Se invece lo cuociamo a 220 gradi, nel giro di 15-20 minuti la superficie raggiunge i 150-180 gradi, si arrostisce producendo aromi molto piacevoli, non appena questo avviene abbassiamo la temperatura a 150 gradi e continuiamo la cottura finché l’interno non raggiunge i 60 gradi. La cottura è perfetta.
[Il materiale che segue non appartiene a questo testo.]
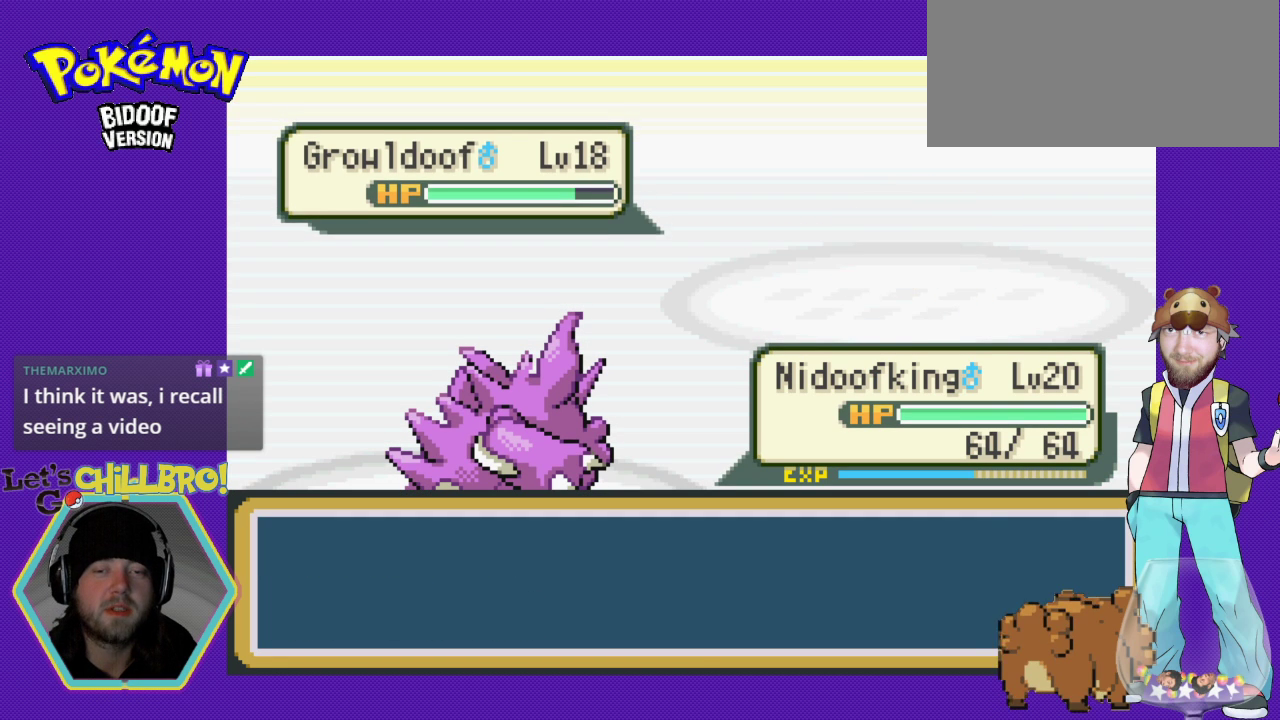
{"buttons": [], "events": []}
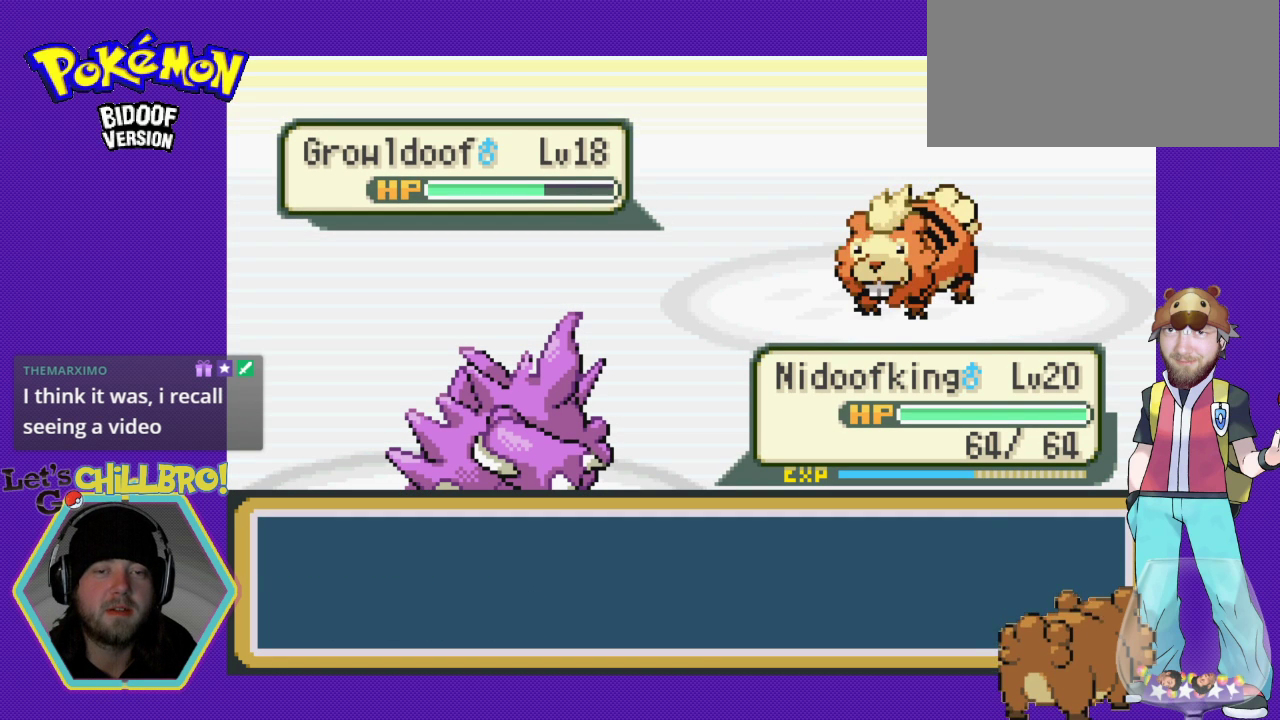
{"buttons": [], "events": []}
Prendiamo ora una torta: se l’impasto è molto umido e deve perdere molta acqua, sarà meglio cuocerlo a 160 gradi per un tempo maggiore: la superficie non carbonizza e l’interno a poco a poco perde l’acqua in eccesso. Se invece vogliamo un dolce ben dorato ma umido all’interno, dovremo cuocerlo a una temperatura più alta per meno tempo, così da limitare l’evaporazione e contemporaneamente portare la superficie a temperature idonee alla formazione delle reazioni di Maillard. Se invece non vogliamo che avvengano, per niente (come nel creme caramel) cuoceremo il dolce a 120 gradi, a bagnomaria per accelerare la cottura (l’acqua trasmette il calore meglio dell’aria) ma soprattutto e per limitare la temperatura del recipiente che contiene il dolce a 100 gradi. Questo, infatti, riscaldato per irraggiamento potrebbe superare i 120 gradi portando la superficie del dolce a una temperatura eccessiva.
Concludendo, la maggior parte dei cibi in forno può essere cotta a una temperatura compresa tra i 150 e i 200 gradi. La scelta della temperatura va fatta in base alle considerazioni fatte in precedenza.